Russia’s mean household income of US$21,000 is not reflective of the economic realities on the ground, as it is skewed upwards by the lofty remuneration of the country’s super-rich. In fact, about two-thirds of Russian households have a disposable income below this figure. A more accurate indicator is therefore the median income, the figure that divides household income distribution into two equal groups, half with disposable income above that sum and half below, which stands closer to US$16,000.
The middle class – defined as households with between 75% and 125% of median income – constitutes about a third of the total number of households in Russia. Prior to the global economic downturn of 2008-2009, the middle class had been experiencing negligible growth, edging up 0.1% year-on-year in both 2006 and 2007. The economic turbulence of 2008 saw the number of households in the middle class plunge by 9.3%. However, it quickly resumed healthy growth, rising 2.8% in 2009 and a further 6.4% in 2010, and continues to expand. The middle class is generally closer in lifestyle to the lowest end of the socioeconomic scale than to Russia’s wealthy elite. However, though their income is not especially high in European terms, the emergent middle class are likely to absorb the aspirations and tastes of their richer counterparts. A solid market for modest luxuries and practical big-ticket items, such as family cars, white goods, electronics and furniture, will thus establish itself among the middle classes.

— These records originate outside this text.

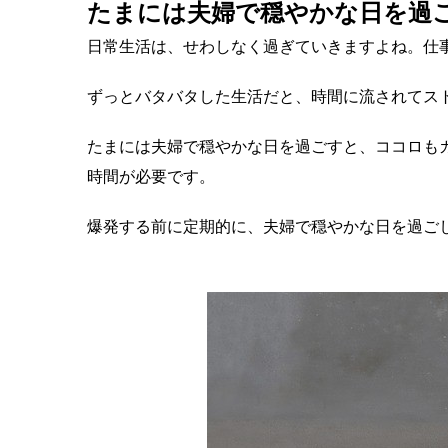
たまには夫婦で穏やかな日を過
日常生活は、せわしなく過ぎていきますよね。仕
ずっとバタバタした生活だと、時間に流されてス
たまには夫婦で穏やかな日を過ごすと、ココロも
時間が必要です。
爆発する前に定期的に、夫婦で穏やかな日を過ご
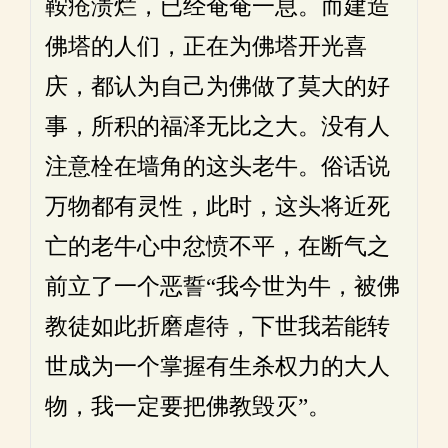
鞍疮溃烂，已经奄奄一息。而建造
佛塔的人们，正在为佛塔开光喜
庆，都认为自己为佛做了莫大的好
事，所积的福泽无比之大。没有人
注意栓在墙角的这头老牛。俗话说
万物都有灵性，此时，这头将近死
亡的老牛心中忿愤不平，在断气之
前立了一个恶誓“我今世为牛，被佛
教徒如此折磨虐待，下世我若能转
世成为一个掌握有生杀权力的大人
物，我一定要把佛教毁灭”。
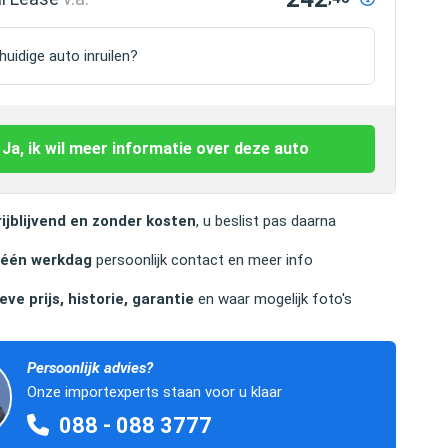
uidige auto inruilen?
Ja, ik wil meer informatie over deze auto
ijblijvend en zonder kosten
, u beslist pas daarna
 één werkdag
persoonlijk contact en meer info
eve prijs, historie, garantie
en waar mogelijk foto's
Persoonlijk advies?
Onze importexperts staan voor u klaar
088 - 088 3777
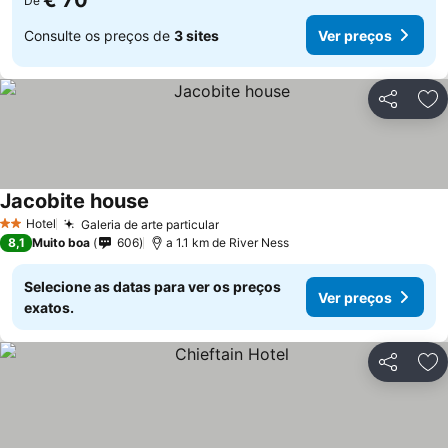
€ 70
De
Consulte os preços de
3 sites
Ver preços
Partilhar
Ad
Jacobite house
Hotel
Galeria de arte particular
2 Estrelas
8,1
Muito boa
606
a 1.1 km de River Ness
Selecione as datas para ver os preços
Ver preços
exatos.
Partilhar
Ad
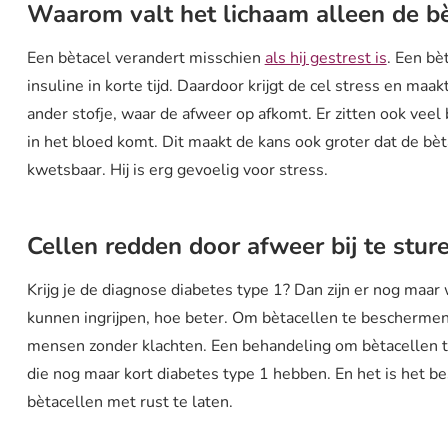
Waarom valt het lichaam alleen de b
Een bètacel verandert misschien
als hij gestrest is
. Een bè
insuline in korte tijd. Daardoor krijgt de cel stress en maa
ander stofje, waar de afweer op afkomt. Er zitten ook veel 
in het bloed komt. Dit maakt de kans ook groter dat de bè
kwetsbaar. Hij is erg gevoelig voor stress.
Cellen redden door afweer bij te stu
Krijg je de diagnose diabetes type 1? Dan zijn er nog maa
kunnen ingrijpen, hoe beter. Om bètacellen te bescherme
mensen zonder klachten. Een behandeling om bètacellen te
die nog maar kort diabetes type 1 hebben. En het is het 
bètacellen met rust te laten.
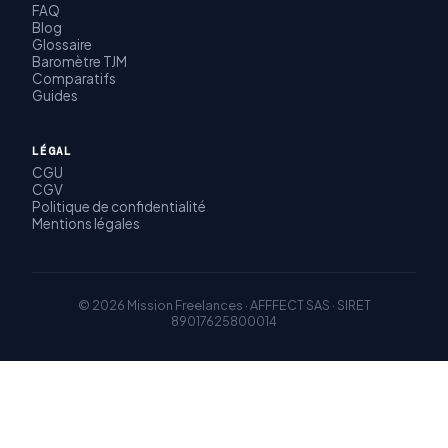
FAQ
Blog
Glossaire
Baromètre TJM
Comparatifs
Guides
LÉGAL
CGU
CGV
Politique de confidentialité
Mentions légales
© 2026 Mission Freelances · AFFFECT SAS · SIRET
89017625800014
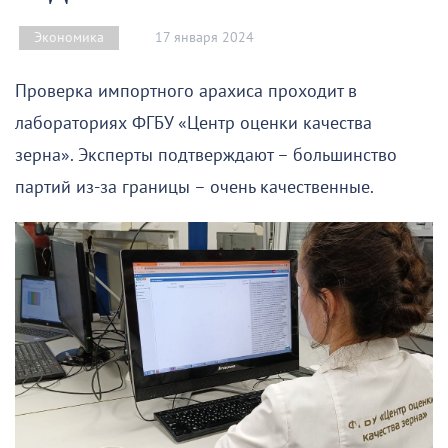
17 января 2024
Экономика
Проверка импортного арахиса проходит в
лабораториях ФГБУ «Центр оценки качества
зерна». Эксперты подтверждают – большинство
партий из-за границы – очень качественные.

In fact, Euromonitor International data indicates that households with annual disposable income between US$15,000 and US$25,000 now outnumber those with less than US$10,000. In conjunction with the removal of incentives, it is therefore hardly surprising that domestic value-for-money brands such as Lada and ZAZ are losing share in Russia. In the meantime, foreign carmakers have launched new sedans at the Moscow Motor Show such as the Chevrolet Cobalt, Mazda 6, Nissan Almera and Opel Astra sedan.
In the context of a declining population (see the Euromonitor article “Russia’s Population in Decline despite Spike in Birth Rate”), the outlook is for fewer households with annual disposable income below US$15,000 and those with US$25k-US$55k are actually forecast to overtake US$15k-US$25k homes in 2017. Carmakers which offer aspirational vehicles to appeal to Russia’s burgeoning middle class will therefore prosper in Russia. However, the number of wealthy households – those with disposable income over US$55,000 per annum – is expected to grow at the fastest pace in Russia, essentially doubling in number by 2020 and thus boosting the presence of premium and luxury carmakers. No wonder then that, also at the Moscow Motor Show, Audi chairman Rupert Stadler announced plans to commence local production of four Audi model lines – the A4, A6, Q5 and Q7 – at VW’s Kaluga plant from 2013.